The team hopes to come closer to naming the colors within the original design by comparing the black and white tones in the original photo with black and white images of other stained glass pieces installed during the same era. One of the stained-glass domes the team used for comparison is the dome in the Grand Army of the Republic in Chicago’s Cultural Center, which was created around the same time in 1897. 

“Some of that glass has been discontinued because of some of the metals they used to make the glass,” Smalley said. “Especially the greens, which likely contained arsenic. So we won’t get the exact same colors of green, but they’ve changed the way they make the glass and have gotten close to the colors that were made 120 years ago.”

Altgeld Hall glass
Pictured are pieces of glass found within the insulation of Altgeld Hall. These pieces were likely once part of the stained glass dome over the library lobby.

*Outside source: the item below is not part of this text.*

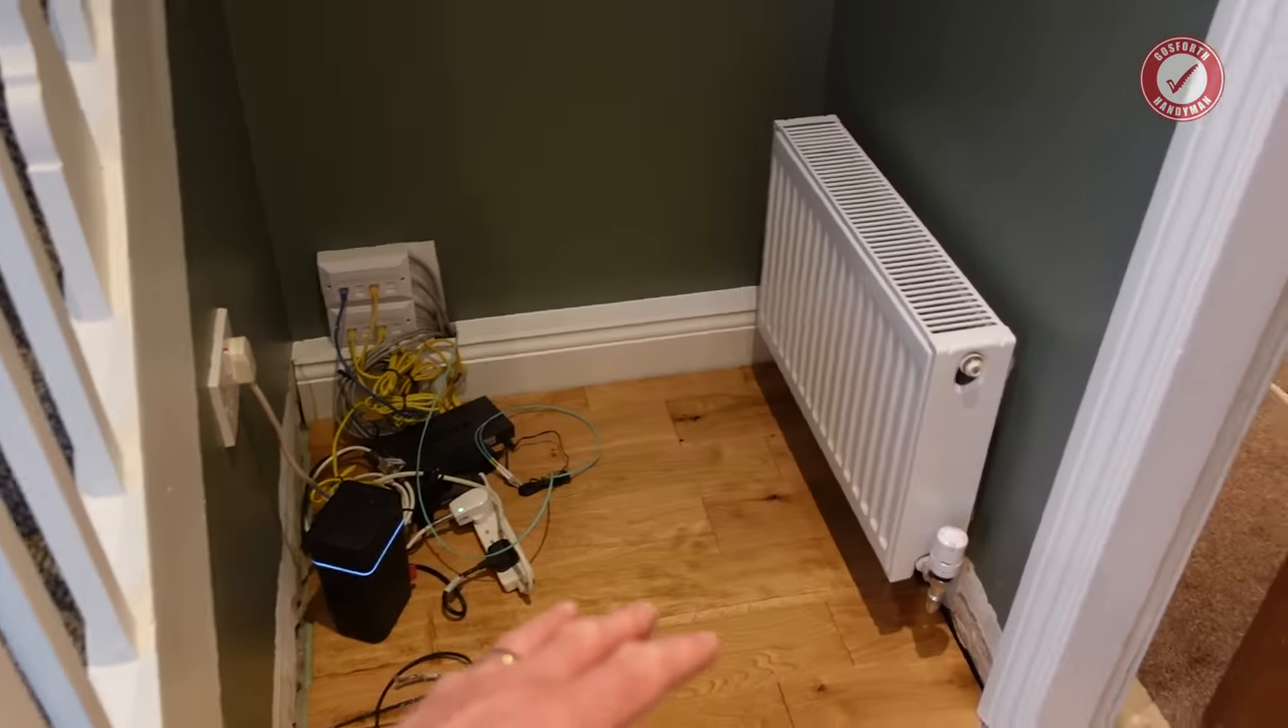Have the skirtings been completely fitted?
No.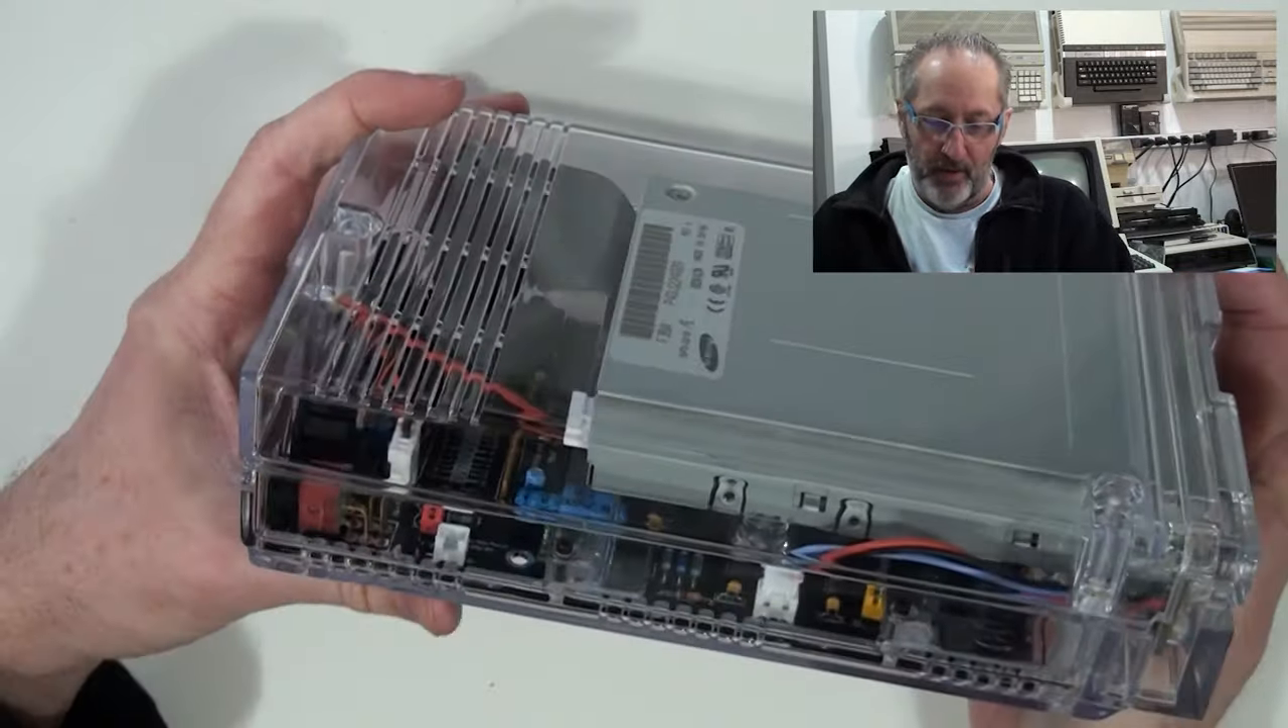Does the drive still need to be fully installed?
No.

Today the building is home to the Department of Mathematics, but Altgeld Hall was first dedicated as Library Hall in 1897. Several years later, Newton Alonzo Wells installed murals and pendentives in the lunettes of the arches of the rotunda surrounding the glass dome. The four murals were dedicated to the university’s four colleges at the time – agriculture, engineering, literature and arts, and science. Architects believe the tones within these murals likely reflect the colors from the original glass, Smalley said.

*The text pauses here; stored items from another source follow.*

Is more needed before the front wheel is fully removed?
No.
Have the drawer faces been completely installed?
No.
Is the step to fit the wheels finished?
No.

“Our thinking is that Wells likely would have pulled colors from that dome to incorporate into his murals, so we have been looking at his work to start to talk about what colors are actually in the dome – purples, reds, blues,” Smalley said. This has proven true with pieces of green and purple glass that have been recovered from within the insulation of the building.

Independent of Bailey Edward’s restoration efforts, Jane Bergman, office manager and assistant to the chair of the mathematics department, used the original, lone black and white image to create a full color, hand-drawn illustration of the original stained glass. Bergman spent more than 10 years researching and creating the illustration; however she was limited in her color exploration by her medium: colored craft foil, the Bailey Edward team explained.

“She also did not have the benefit of seeing the cleaned murals as our team does,” according to the researchers. “For bringing light and attention to the beauty that was the old stained-glass dome, (Bergman) was awarded a Preservation and Conservation Association award.”

Bidding for the first phase of renovations to Altgeld Hall is slated to begin in June 2021. Renovation work for the first phase is scheduled to begin in October 2021 and conclude in December 2022.

“It’s been work,” Smalley said about the ongoing process. “We have started assigning colors to all of those elements. It is a lovely building, and it will be quite beautiful when it is done.”